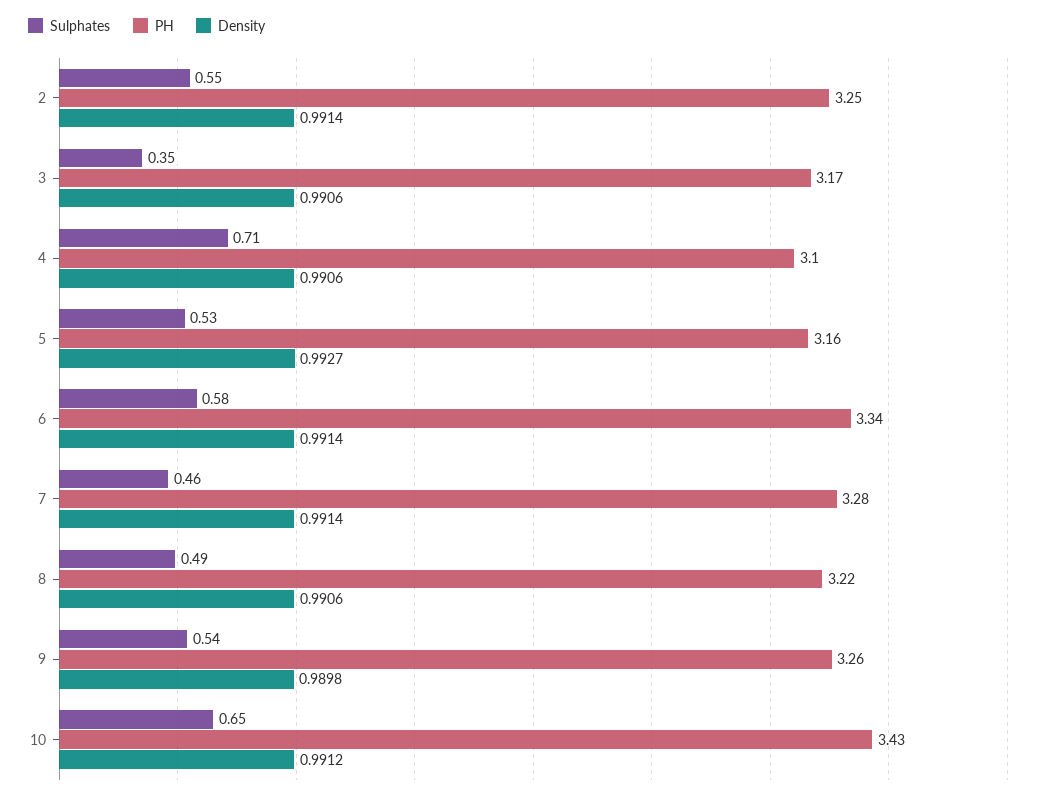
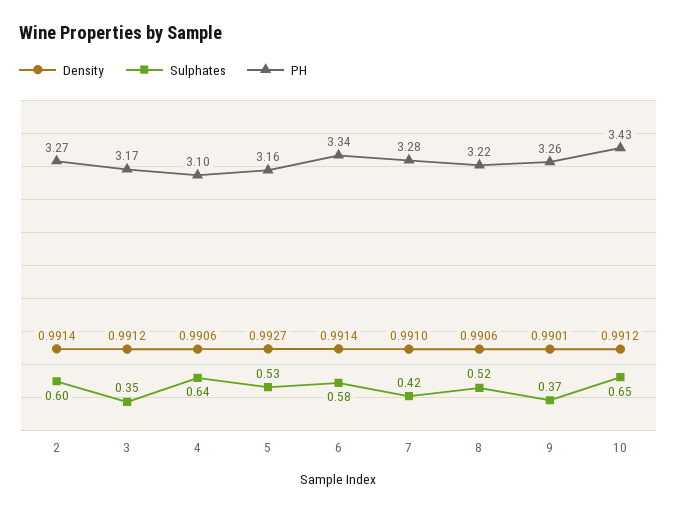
  {
    "Sulphates": {
-     "2": 0.55,
+     "2": 0.6,
      "3": 0.35,
-     "4": 0.71,
+     "4": 0.64,
      "5": 0.53,
      "6": 0.58,
-     "7": 0.46,
+     "7": 0.42,
-     "8": 0.49,
+     "8": 0.52,
-     "9": 0.54,
+     "9": 0.37,
      "10": 0.65
    },
    "PH": {
-     "2": 3.25,
+     "2": 3.27,
      "3": 3.17,
      "4": 3.1,
      "5": 3.16,
      "6": 3.34,
      "7": 3.28,
      "8": 3.22,
      "9": 3.26,
      "10": 3.43
    },
    "Density": {
      "2": 0.9914,
-     "3": 0.9906,
+     "3": 0.9912,
      "4": 0.9906,
      "5": 0.9927,
      "6": 0.9914,
-     "7": 0.9914,
+     "7": 0.991,
      "8": 0.9906,
-     "9": 0.9898,
+     "9": 0.9901,
      "10": 0.9912
    }
  }

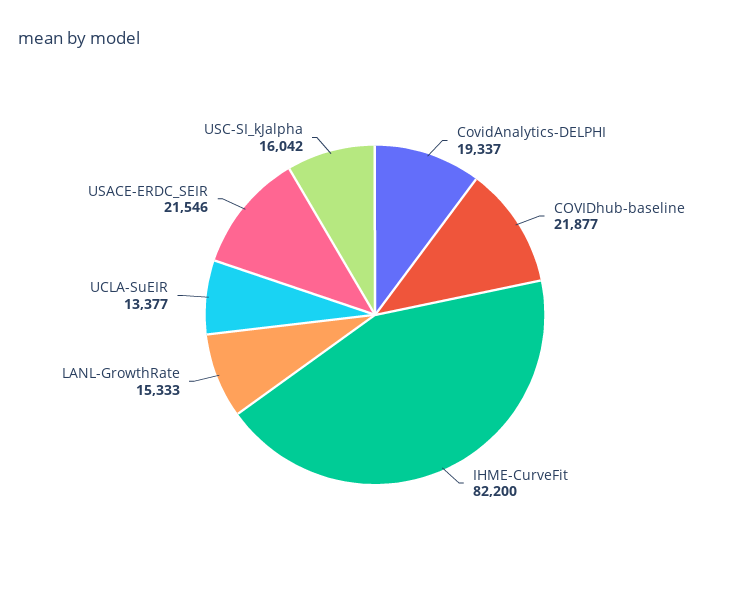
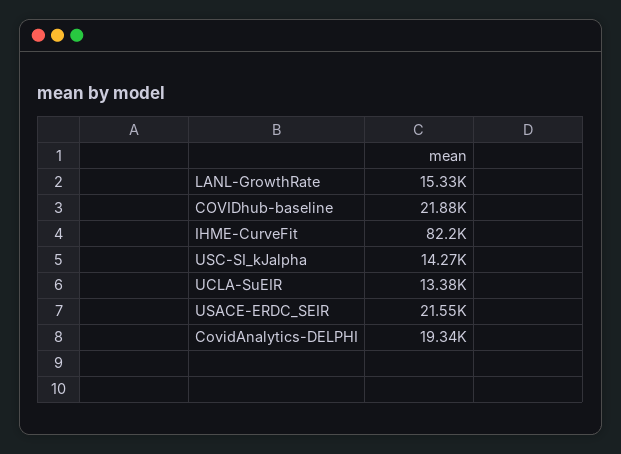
  {
    "CovidAnalytics-DELPHI": 19337,
    "COVIDhub-baseline": 21877,
    "IHME-CurveFit": 82200,
    "LANL-GrowthRate": 15333,
    "UCLA-SuEIR": 13377,
    "USACE-ERDC_SEIR": 21546,
-   "USC-SI_kJalpha": 16042
+   "USC-SI_kJalpha": 14270
  }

◆ ◆ ◆ ◆

• [Task requirements] All the lines above are to be reproduced exactly, except the pictures.

• [Response box]
  {
    "Sulphates": {
-     "2": 0.55,
+     "2": 0.6,
      "3": 0.35,
-     "4": 0.71,
+     "4": 0.64,
      "5": 0.53,
      "6": 0.58,
-     "7": 0.46,
+     "7": 0.42,
-     "8": 0.49,
+     "8": 0.52,
-     "9": 0.54,
+     "9": 0.37,
      "10": 0.65
    },
    "PH": {
-     "2": 3.25,
+     "2": 3.27,
      "3": 3.17,
      "4": 3.1,
      "5": 3.16,
      "6": 3.34,
      "7": 3.28,
      "8": 3.22,
      "9": 3.26,
      "10": 3.43
    },
    "Density": {
      "2": 0.9914,
-     "3": 0.9906,
+     "3": 0.9912,
      "4": 0.9906,
      "5": 0.9927,
      "6": 0.9914,
-     "7": 0.9914,
+     "7": 0.991,
      "8": 0.9906,
-     "9": 0.9898,
+     "9": 0.9901,
      "10": 0.9912
    }
  }

  {
    "CovidAnalytics-DELPHI": 19337,
    "COVIDhub-baseline": 21877,
    "IHME-CurveFit": 82200,
    "LANL-GrowthRate": 15333,
    "UCLA-SuEIR": 13377,
    "USACE-ERDC_SEIR": 21546,
-   "USC-SI_kJalpha": 16042
+   "USC-SI_kJalpha": 14270
  }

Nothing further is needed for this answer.